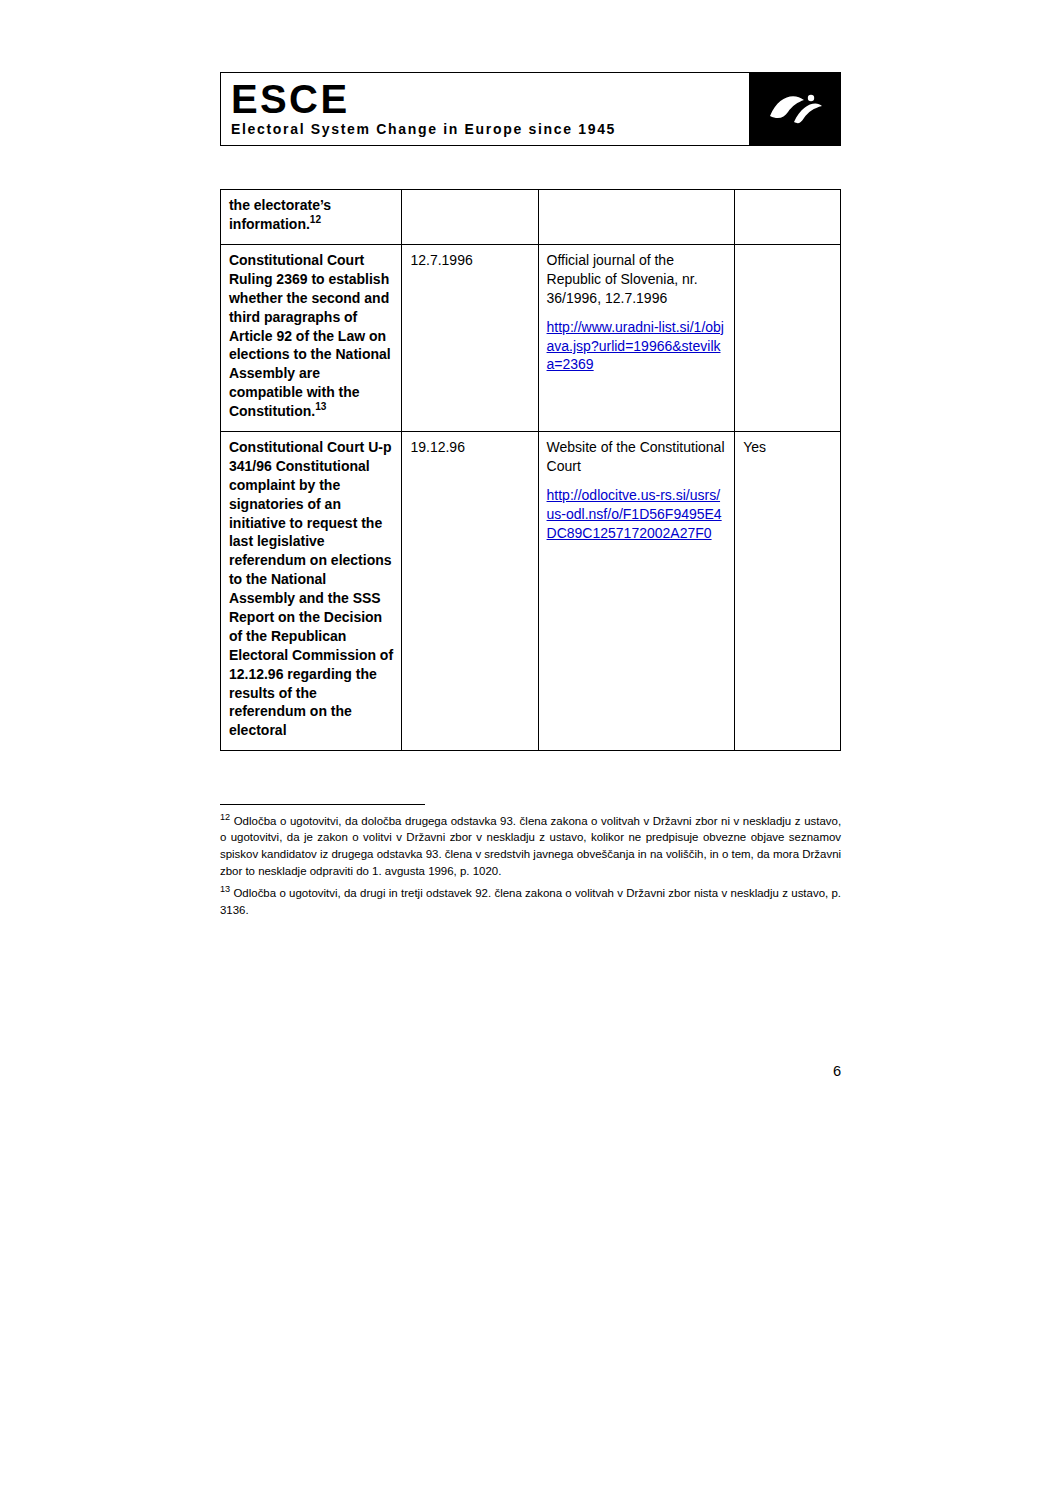ESCE
Electoral System Change in Europe since 1945
| the electorate’s information. 12 | | | |
| Constitutional Court Ruling 2369 to establish whether the second and third paragraphs of Article 92 of the Law on elections to the National Assembly are compatible with the Constitution. 13 | 12.7.1996 | Official journal of the Republic of Slovenia, nr. 36/1996, 12.7.1996 http://www.uradni-list.si/1/objava.jsp?urlid=19966&stevilka=2369 | |
| Constitutional Court U-p 341/96 Constitutional complaint by the signatories of an initiative to request the last legislative referendum on elections to the National Assembly and the SSS Report on the Decision of the Republican Electoral Commission of 12.12.96 regarding the results of the referendum on the electoral | 19.12.96 | Website of the Constitutional Court http://odlocitve.us-rs.si/usrs/us-odl.nsf/o/F1D56F9495E4DC89C1257172002A27F0 | Yes |
12 Odločba o ugotovitvi, da določba drugega odstavka 93. člena zakona o volitvah v Državni zbor ni v neskladju z ustavo, o ugotovitvi, da je zakon o volitvi v Državni zbor v neskladju z ustavo, kolikor ne predpisuje obvezne objave seznamov spiskov kandidatov iz drugega odstavka 93. člena v sredstvih javnega obveščanja in na voliščih, in o tem, da mora Državni zbor to neskladje odpraviti do 1. avgusta 1996, p. 1020.
13 Odločba o ugotovitvi, da drugi in tretji odstavek 92. člena zakona o volitvah v Državni zbor nista v neskladju z ustavo, p. 3136.
6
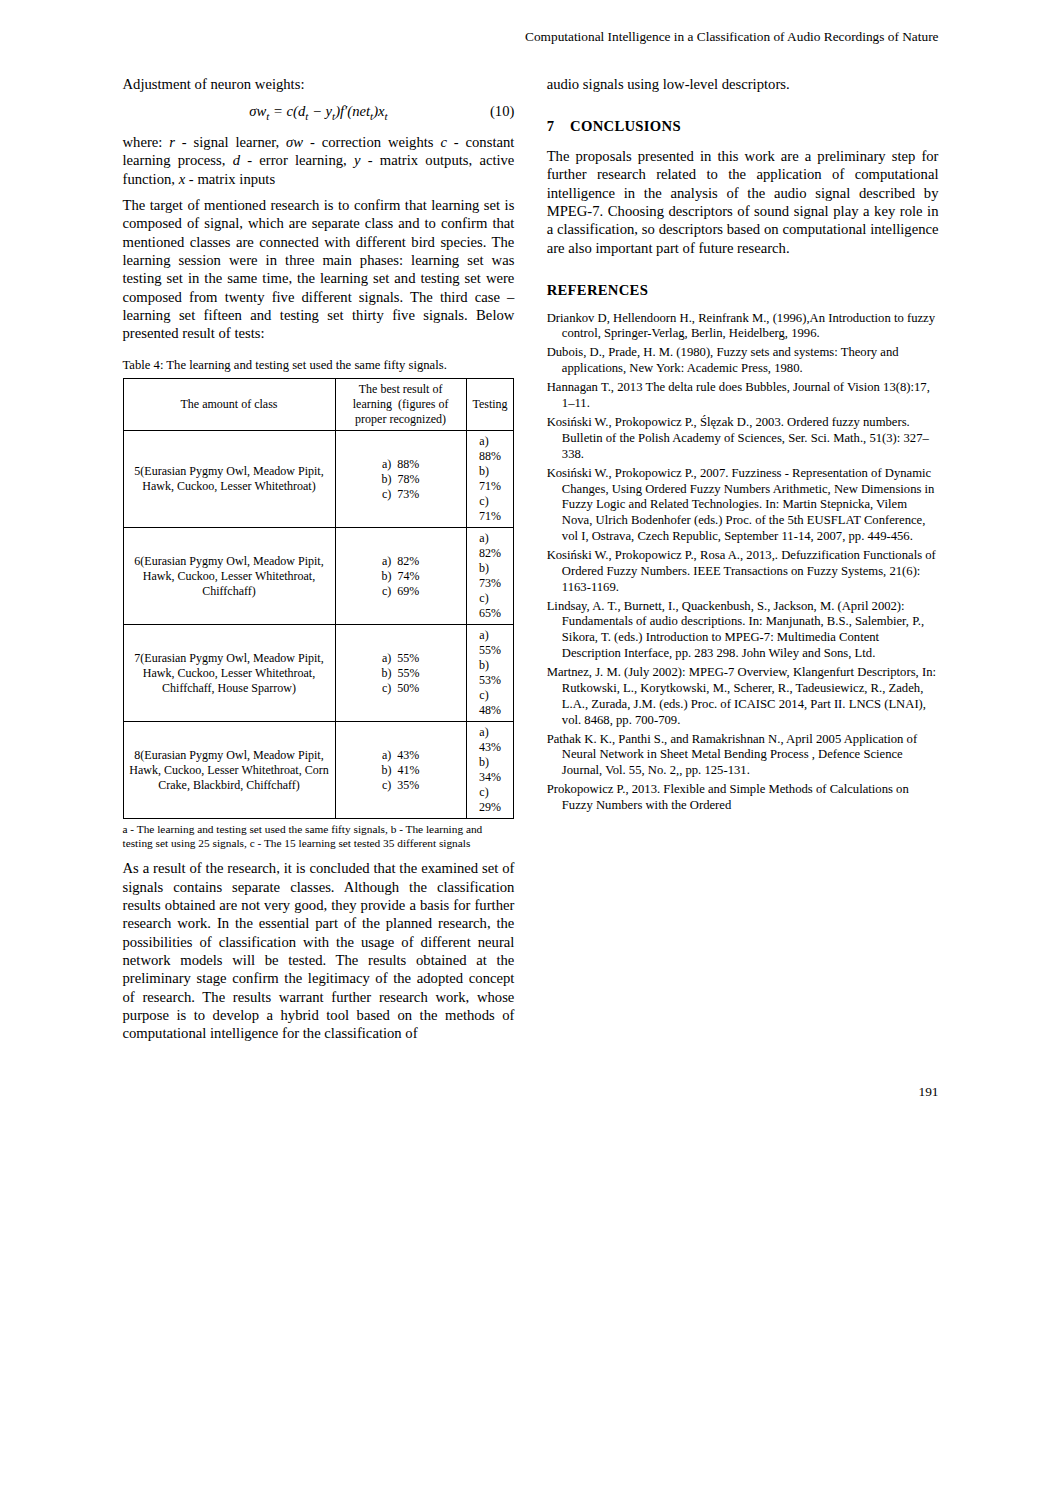Computational Intelligence in a Classification of Audio Recordings of Nature
Adjustment of neuron weights:
σwt = c(dt − yt)f′(nett)xt (10)
where: r - signal learner, σw - correction weights c - constant learning process, d - error learning, y - matrix outputs, active function, x - matrix inputs
The target of mentioned research is to confirm that learning set is composed of signal, which are separate class and to confirm that mentioned classes are connected with different bird species. The learning session were in three main phases: learning set was testing set in the same time, the learning set and testing set were composed from twenty five different signals. The third case – learning set fifteen and testing set thirty five signals. Below presented result of tests:
Table 4: The learning and testing set used the same fifty signals.
| The amount of class | The best result of learning (figures of proper recognized) | Testing |
| --- | --- | --- |
| 5(Eurasian Pygmy Owl, Meadow Pipit, Hawk, Cuckoo, Lesser Whitethroat) | a) 88% b) 78% c) 73% | a) 88% b) 71% c) 71% |
| 6(Eurasian Pygmy Owl, Meadow Pipit, Hawk, Cuckoo, Lesser Whitethroat, Chiffchaff) | a) 82% b) 74% c) 69% | a) 82% b) 73% c) 65% |
| 7(Eurasian Pygmy Owl, Meadow Pipit, Hawk, Cuckoo, Lesser Whitethroat, Chiffchaff, House Sparrow) | a) 55% b) 55% c) 50% | a) 55% b) 53% c) 48% |
| 8(Eurasian Pygmy Owl, Meadow Pipit, Hawk, Cuckoo, Lesser Whitethroat, Corn Crake, Blackbird, Chiffchaff) | a) 43% b) 41% c) 35% | a) 43% b) 34% c) 29% |
a - The learning and testing set used the same fifty signals, b - The learning and testing set using 25 signals, c - The 15 learning set tested 35 different signals
As a result of the research, it is concluded that the examined set of signals contains separate classes. Although the classification results obtained are not very good, they provide a basis for further research work. In the essential part of the planned research, the possibilities of classification with the usage of different neural network models will be tested. The results obtained at the preliminary stage confirm the legitimacy of the adopted concept of research. The results warrant further research work, whose purpose is to develop a hybrid tool based on the methods of computational intelligence for the classification of
audio signals using low-level descriptors.
7 CONCLUSIONS
The proposals presented in this work are a preliminary step for further research related to the application of computational intelligence in the analysis of the audio signal described by MPEG-7. Choosing descriptors of sound signal play a key role in a classification, so descriptors based on computational intelligence are also important part of future research.
REFERENCES
Driankov D, Hellendoorn H., Reinfrank M., (1996),An Introduction to fuzzy control, Springer-Verlag, Berlin, Heidelberg, 1996.
Dubois, D., Prade, H. M. (1980), Fuzzy sets and systems: Theory and applications, New York: Academic Press, 1980.
Hannagan T., 2013 The delta rule does Bubbles, Journal of Vision 13(8):17, 1–11.
Kosiński W., Prokopowicz P., Ślęzak D., 2003. Ordered fuzzy numbers. Bulletin of the Polish Academy of Sciences, Ser. Sci. Math., 51(3): 327–338.
Kosiński W., Prokopowicz P., 2007. Fuzziness - Representation of Dynamic Changes, Using Ordered Fuzzy Numbers Arithmetic, New Dimensions in Fuzzy Logic and Related Technologies. In: Martin Stepnicka, Vilem Nova, Ulrich Bodenhofer (eds.) Proc. of the 5th EUSFLAT Conference, vol I, Ostrava, Czech Republic, September 11-14, 2007, pp. 449-456.
Kosiński W., Prokopowicz P., Rosa A., 2013,. Defuzzification Functionals of Ordered Fuzzy Numbers. IEEE Transactions on Fuzzy Systems, 21(6): 1163-1169.
Lindsay, A. T., Burnett, I., Quackenbush, S., Jackson, M. (April 2002): Fundamentals of audio descriptions. In: Manjunath, B.S., Salembier, P., Sikora, T. (eds.) Introduction to MPEG-7: Multimedia Content Description Interface, pp. 283 298. John Wiley and Sons, Ltd.
Martnez, J. M. (July 2002): MPEG-7 Overview, Klangenfurt Descriptors, In: Rutkowski, L., Korytkowski, M., Scherer, R., Tadeusiewicz, R., Zadeh, L.A., Zurada, J.M. (eds.) Proc. of ICAISC 2014, Part II. LNCS (LNAI), vol. 8468, pp. 700-709.
Pathak K. K., Panthi S., and Ramakrishnan N., April 2005 Application of Neural Network in Sheet Metal Bending Process , Defence Science Journal, Vol. 55, No. 2,, pp. 125-131.
Prokopowicz P., 2013. Flexible and Simple Methods of Calculations on Fuzzy Numbers with the Ordered
191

··········

§ **Exercise brief**: Only the lines from the one holding "Lindsay, A. T., Burnett, I., Quackenbush, S., Jackson, M." through the end of the listing should appear in the response, each restated exactly.

§ **Response below**:
Lindsay, A. T., Burnett, I., Quackenbush, S., Jackson, M. (April 2002): Fundamentals of audio descriptions. In: Manjunath, B.S., Salembier, P., Sikora, T. (eds.) Introduction to MPEG-7: Multimedia Content Description Interface, pp. 283 298. John Wiley and Sons, Ltd.
Martnez, J. M. (July 2002): MPEG-7 Overview, Klangenfurt Descriptors, In: Rutkowski, L., Korytkowski, M., Scherer, R., Tadeusiewicz, R., Zadeh, L.A., Zurada, J.M. (eds.) Proc. of ICAISC 2014, Part II. LNCS (LNAI), vol. 8468, pp. 700-709.
Pathak K. K., Panthi S., and Ramakrishnan N., April 2005 Application of Neural Network in Sheet Metal Bending Process , Defence Science Journal, Vol. 55, No. 2,, pp. 125-131.
Prokopowicz P., 2013. Flexible and Simple Methods of Calculations on Fuzzy Numbers with the Ordered
191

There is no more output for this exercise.